"It's the middle of the night on February 8-9th 2016, and 10yr yields are trading in the mid 1's."
That's not a phrase many people thought they'd be able to say if you'd asked them about it even a month ago. But in many ways, the writing was on the wall as early as last summer. At least, it's easy to say the writing was on the wall in hindsight.
Back then it was just the proverbial "bullish scenario" for bond markets--that special combination of events where everything lined up just right for maximum bond market benefit. I've drifted into that hypothesis-laden trance on a few occasions. I'm going to do it again right now, but more to revisit the bullish scenario dreams. This might look prescient in retrospect, but I want to emphasize that I write a lot of stuff, and I have articles that we could revisit for almost any eventuality (point being: there are no gurus. This is just a look back at one of the musings that turned out to be on target in retrospect):
"Higher Rate Rhetoric Beginning to Unravel." From August 2015, referencing a mid-July train of thought. Click the link and read it if you have time.
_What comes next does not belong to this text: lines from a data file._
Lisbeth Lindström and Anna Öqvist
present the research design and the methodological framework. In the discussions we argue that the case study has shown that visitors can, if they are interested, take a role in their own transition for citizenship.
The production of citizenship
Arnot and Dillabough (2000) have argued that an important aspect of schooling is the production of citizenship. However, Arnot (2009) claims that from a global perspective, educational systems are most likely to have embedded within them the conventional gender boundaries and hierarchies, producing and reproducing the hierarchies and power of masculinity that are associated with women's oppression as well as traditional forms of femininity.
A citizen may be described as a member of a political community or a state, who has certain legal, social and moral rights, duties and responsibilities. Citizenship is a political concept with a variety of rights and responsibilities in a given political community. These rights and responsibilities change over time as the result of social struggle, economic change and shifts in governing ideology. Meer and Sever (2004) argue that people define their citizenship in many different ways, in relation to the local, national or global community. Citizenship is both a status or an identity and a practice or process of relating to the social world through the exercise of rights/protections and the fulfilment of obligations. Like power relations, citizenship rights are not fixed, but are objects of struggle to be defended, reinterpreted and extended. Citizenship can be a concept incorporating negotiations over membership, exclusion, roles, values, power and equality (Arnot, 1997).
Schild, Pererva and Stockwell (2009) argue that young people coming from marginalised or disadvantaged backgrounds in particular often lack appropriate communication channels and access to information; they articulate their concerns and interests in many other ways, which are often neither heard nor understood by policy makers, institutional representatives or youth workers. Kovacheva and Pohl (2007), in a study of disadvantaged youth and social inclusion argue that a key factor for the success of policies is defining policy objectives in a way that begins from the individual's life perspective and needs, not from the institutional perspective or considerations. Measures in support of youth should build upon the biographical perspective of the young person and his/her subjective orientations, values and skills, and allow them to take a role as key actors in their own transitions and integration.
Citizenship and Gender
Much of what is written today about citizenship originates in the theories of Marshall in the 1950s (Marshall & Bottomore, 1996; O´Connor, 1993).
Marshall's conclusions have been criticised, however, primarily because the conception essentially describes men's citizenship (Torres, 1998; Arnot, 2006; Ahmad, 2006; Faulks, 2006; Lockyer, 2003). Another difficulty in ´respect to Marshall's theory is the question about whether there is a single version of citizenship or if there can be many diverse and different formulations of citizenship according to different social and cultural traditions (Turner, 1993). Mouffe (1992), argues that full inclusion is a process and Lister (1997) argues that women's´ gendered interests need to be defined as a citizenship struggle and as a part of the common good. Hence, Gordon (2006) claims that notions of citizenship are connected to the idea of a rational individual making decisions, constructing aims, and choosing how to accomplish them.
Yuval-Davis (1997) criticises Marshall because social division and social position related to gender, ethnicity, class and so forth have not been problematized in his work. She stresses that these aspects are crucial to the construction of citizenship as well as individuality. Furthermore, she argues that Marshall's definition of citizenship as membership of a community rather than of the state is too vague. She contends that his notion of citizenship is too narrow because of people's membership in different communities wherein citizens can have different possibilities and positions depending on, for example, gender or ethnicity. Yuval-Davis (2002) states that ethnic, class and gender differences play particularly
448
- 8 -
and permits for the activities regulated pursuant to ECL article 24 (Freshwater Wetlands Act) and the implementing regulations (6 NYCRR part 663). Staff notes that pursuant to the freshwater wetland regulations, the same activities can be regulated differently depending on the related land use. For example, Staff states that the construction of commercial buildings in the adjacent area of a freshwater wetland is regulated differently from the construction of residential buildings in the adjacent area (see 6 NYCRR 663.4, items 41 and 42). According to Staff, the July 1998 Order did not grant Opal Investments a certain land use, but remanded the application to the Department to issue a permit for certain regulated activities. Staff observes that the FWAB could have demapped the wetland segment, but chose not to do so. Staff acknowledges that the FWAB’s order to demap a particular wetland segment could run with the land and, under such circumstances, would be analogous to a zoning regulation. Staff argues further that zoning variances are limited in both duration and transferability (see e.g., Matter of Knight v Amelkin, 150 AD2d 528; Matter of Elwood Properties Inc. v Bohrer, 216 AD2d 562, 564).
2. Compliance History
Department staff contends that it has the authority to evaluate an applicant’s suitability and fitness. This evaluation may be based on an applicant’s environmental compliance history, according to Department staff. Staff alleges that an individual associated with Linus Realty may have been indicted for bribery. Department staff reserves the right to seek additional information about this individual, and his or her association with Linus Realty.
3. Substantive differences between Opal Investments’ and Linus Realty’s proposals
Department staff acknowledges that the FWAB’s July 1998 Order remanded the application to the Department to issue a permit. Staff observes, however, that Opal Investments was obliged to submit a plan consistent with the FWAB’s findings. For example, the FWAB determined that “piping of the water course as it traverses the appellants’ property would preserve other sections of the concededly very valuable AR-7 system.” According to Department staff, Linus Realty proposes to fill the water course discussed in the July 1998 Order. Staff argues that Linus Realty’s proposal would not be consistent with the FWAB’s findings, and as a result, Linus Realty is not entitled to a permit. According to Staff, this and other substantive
With the help of the brilliant minds on the MBS Live dashboard, this thesis grew to be our collective baseline the longer rates remained resilient into the end of 2015. Personally, I figured we'd have a little blip higher in rates before a bigger push down toward current levels. I thought that things like the decent employment data would trick markets into thinking things would be OK even though the Fed just hiked, and some green shoots of economic optimism would take hold.
Instead, markets have wasted no time freaking out in 2016. To put the freakout into a visual context that most people can relate to, here's a long term chart of the best stock index for a big picture assessment of "stocks"--the S&P. It shows these so-called "economic cycles" that we began talking about in mid 2015.
I'm not joking when I say that the 90's was about the internet. Think about the role the internet played in your life prior to the mid 90's. It was more of a novelty until then, and the exponential market growth from the mid 90's on goes hand in hand with the tech boom/bubble. Everyone was really excited about the internet, and it showed.
Who knows if the "housing" circle was more about housing or if it was simply the fact that the tech bubble correction had run its course? Certainly there were contributions from both of those factors. Either way, we found ourselves living through the financial crisis and embarking on the next big cycle. This time around there hasn't been any organic economic motivation so much as there has been a crapload of free money dumped from central bank's helicopters the world over. The wealth creation puts the past cycles to shame. Don't worry if you haven't seen things exactly that way, because it's largely been about strengthening the strongest hands, not to mention that half of the wealth creation was merely an attempt to numb the amputation site of all the wealth that was lopped off during the crisis.
All that is beside the point though. The point is that QE isn't a long-term, organic set of muscles that's capable of turning the crank of global economic growth. Such muscles are nowhere to be found, and the Fed doesn't want to live the lie anymore. Markets are increasingly pricing-in that grim reality.
There could be corrections along the way--possibly even big enough to scare some sense into floaters, but until we see strong evidence to the contrary, utter and complete global economic meltdown is the baseline. The road we're on leads to new all-time low rates.